Sunday, 16 June 2019

Review: Mistletoe in Texas

Mistletoe in Texas Mistletoe in Texas by Kari Lynn Dell
My rating: 4 of 5 stars

Although I think you can read this as a stand-alone it makes more sense if you have read the previous books and understand the interactions between the characters.

Hank Brookman was a rodeo bull-fighter but a messed up home life and feelings of insecurity have plagued him all his life then his rashness leads him into a potentially calamitous situation and gets him fired by the people he considered family. Then a moment of indecision left another rider crippled for life and Hank himself suffering injuries. He has spent months living like a squatter on a Reservation with an elderly woman, blaming himself for everything. Then when his landlady/employer dies he is kicked off the Reservation and his sponsor Gil (owner of a trucking business based in Hank's hometown) offers him a job working for the trucking company and an apartment. Suddenly Hank will have to face the father who constantly criticised him, the girl he'd been best friends with since they were nine that he humiliated in front of half the town, his estranged sister and all the former friends and family that he's ghosted in the past three years.

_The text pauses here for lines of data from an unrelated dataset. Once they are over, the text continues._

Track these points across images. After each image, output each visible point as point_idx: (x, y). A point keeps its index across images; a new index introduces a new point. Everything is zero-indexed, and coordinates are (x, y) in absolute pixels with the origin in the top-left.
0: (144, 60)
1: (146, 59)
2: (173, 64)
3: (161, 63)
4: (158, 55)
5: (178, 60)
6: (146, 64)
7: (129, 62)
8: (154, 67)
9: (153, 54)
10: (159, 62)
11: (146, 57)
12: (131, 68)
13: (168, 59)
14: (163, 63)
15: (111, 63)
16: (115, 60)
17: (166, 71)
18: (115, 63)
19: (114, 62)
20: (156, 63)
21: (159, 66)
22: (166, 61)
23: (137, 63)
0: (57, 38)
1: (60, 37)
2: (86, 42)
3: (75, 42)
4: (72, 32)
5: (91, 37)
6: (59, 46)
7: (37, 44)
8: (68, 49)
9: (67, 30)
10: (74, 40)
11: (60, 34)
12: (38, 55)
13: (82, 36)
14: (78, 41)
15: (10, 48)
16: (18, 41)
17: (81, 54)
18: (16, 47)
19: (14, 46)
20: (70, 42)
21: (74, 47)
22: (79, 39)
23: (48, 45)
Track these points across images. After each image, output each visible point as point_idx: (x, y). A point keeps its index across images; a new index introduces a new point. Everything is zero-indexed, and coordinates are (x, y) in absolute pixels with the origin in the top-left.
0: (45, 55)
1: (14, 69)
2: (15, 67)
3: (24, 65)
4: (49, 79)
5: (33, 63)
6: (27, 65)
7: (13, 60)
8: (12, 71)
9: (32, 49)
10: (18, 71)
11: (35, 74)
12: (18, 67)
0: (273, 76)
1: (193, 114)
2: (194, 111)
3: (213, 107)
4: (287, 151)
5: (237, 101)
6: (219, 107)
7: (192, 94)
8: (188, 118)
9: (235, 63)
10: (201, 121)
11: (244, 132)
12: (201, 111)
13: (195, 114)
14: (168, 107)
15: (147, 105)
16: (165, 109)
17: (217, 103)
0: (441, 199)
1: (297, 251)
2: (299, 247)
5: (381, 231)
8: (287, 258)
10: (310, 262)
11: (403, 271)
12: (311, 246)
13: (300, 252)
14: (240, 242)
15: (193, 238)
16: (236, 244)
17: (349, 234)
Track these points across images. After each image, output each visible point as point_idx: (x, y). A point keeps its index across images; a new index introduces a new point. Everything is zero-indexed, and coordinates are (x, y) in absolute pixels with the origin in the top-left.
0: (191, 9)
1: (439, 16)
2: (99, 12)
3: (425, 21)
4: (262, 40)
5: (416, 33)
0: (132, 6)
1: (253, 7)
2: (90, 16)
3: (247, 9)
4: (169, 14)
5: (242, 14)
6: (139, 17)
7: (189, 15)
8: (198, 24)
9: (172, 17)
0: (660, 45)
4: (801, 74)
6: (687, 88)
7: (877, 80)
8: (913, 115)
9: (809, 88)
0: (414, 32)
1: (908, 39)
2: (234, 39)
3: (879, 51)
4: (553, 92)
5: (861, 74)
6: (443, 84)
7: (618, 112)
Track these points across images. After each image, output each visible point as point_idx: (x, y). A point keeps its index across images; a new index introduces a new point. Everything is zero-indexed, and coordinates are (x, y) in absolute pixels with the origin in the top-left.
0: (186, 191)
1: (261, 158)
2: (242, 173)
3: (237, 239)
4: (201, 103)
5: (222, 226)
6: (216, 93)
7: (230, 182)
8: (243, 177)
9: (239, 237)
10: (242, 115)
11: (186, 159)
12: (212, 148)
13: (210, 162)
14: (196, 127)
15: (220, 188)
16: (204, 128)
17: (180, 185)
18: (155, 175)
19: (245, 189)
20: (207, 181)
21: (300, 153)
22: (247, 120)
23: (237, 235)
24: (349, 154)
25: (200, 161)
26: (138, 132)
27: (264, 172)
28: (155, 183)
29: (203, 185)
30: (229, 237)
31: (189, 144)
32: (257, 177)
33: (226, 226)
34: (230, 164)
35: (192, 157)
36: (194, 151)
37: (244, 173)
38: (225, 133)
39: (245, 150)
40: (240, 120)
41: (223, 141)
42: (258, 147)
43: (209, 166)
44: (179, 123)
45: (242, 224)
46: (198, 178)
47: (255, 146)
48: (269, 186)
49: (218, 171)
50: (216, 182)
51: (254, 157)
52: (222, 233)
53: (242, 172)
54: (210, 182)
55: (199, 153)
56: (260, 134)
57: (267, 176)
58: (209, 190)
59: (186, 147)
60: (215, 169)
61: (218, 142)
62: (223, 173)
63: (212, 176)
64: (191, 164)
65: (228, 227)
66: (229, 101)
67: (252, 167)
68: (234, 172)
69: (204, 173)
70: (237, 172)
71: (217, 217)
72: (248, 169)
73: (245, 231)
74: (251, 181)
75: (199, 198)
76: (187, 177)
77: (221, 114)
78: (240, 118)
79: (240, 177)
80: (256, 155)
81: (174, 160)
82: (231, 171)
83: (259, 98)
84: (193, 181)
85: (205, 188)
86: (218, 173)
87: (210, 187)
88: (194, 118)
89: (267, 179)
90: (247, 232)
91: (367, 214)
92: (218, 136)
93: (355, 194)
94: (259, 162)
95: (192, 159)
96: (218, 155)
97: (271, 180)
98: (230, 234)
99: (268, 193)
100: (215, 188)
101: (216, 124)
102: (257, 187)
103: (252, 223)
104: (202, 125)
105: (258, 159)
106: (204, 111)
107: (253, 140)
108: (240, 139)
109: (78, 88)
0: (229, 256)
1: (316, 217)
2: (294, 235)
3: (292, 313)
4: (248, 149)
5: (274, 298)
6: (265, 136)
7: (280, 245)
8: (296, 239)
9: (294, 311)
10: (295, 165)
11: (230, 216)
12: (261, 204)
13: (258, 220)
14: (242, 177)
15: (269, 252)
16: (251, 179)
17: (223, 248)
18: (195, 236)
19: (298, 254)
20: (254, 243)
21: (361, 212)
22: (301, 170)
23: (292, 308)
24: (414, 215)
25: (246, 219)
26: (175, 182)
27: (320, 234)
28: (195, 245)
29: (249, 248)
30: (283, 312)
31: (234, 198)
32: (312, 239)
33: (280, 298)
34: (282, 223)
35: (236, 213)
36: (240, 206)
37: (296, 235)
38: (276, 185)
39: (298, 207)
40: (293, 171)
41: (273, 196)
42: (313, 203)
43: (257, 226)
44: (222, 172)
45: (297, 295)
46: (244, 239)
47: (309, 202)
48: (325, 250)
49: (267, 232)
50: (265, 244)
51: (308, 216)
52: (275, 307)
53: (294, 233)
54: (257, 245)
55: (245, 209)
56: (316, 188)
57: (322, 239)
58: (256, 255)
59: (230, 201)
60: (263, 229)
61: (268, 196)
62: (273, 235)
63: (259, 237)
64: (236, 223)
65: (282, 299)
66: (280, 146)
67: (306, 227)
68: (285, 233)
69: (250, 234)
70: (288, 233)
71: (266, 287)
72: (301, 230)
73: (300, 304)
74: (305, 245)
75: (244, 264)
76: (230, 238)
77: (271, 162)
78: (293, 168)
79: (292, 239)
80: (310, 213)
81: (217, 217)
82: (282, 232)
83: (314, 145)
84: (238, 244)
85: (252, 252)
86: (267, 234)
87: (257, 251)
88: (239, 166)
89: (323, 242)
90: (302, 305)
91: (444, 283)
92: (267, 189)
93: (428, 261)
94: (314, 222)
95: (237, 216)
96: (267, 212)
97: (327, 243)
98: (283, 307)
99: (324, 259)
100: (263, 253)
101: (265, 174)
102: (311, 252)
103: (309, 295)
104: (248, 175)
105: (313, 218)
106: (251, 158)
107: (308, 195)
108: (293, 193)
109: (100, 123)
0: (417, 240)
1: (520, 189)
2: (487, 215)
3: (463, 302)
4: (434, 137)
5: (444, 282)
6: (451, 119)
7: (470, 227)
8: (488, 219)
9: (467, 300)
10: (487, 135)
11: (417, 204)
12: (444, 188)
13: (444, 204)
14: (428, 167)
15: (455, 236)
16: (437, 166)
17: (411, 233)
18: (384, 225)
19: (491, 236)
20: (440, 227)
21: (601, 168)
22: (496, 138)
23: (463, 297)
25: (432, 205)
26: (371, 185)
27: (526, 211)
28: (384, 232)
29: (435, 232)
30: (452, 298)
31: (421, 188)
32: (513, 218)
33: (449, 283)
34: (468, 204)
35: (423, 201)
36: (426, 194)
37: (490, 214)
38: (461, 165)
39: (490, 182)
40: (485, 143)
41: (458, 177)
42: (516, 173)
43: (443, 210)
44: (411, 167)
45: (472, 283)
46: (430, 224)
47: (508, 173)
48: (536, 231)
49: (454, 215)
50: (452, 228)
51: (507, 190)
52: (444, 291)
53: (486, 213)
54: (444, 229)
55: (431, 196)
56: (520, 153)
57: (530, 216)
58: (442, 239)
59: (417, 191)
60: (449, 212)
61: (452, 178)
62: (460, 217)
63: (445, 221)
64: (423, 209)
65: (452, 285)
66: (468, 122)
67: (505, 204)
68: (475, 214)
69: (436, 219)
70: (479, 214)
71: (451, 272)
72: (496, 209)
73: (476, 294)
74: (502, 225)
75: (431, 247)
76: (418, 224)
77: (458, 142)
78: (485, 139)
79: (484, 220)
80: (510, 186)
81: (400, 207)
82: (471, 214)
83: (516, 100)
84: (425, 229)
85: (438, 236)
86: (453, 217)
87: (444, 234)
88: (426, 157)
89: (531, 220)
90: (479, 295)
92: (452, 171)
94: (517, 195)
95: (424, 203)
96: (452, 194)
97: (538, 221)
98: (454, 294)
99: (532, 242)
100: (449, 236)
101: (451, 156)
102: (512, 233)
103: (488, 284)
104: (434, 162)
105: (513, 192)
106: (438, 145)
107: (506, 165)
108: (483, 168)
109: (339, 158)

Grace McKenna has been in love with Hank since she was nine years old. The daughter of a religious zealot she had a one night stand with Hank shortly after he lost his job(view spoiler) but he humiliated her in the local bar, drunk and ashamed he was unkind and dismissive. Now the sports doctor at the local high school Grace doesn't know how she can face the love of her life again, especially since she has now become friends with his sister Melanie and other women from his close circle of friends.

If you have read the previous books in the series you will have seen Hank as the cocky, know-it-all, brilliant bull-rider who lost everything because of bad decisions and ego. This is truly a Christmas redemption story as Hank learns to see himself through the eyes of others and builds bridges between himself and his father, with the help of his counsellor/friend Bing.

Other reviewers have criticised Grace's choices, I have to agree with them but I can also see why Grace did what she did, at the end of the day its a plot device and sets her aside from the usual way these stories go.

I loved seeing Hank growing and reestablishing himself in the community, apologising and moving on, changing his behaviour and owning his actions. I loved that he was all in and present with Grace, it may have taken him years to realise that his little red-haired girl, the one who cheered him from the sidelines, the one who shared her homework, the one who was always there for him, was his benchmark for all women and the love of his life but when he does ... he's there no matter what.

Overall, another feel-good romance full of love and redemption, hope and renewal, family (in all its forms) and Christmas.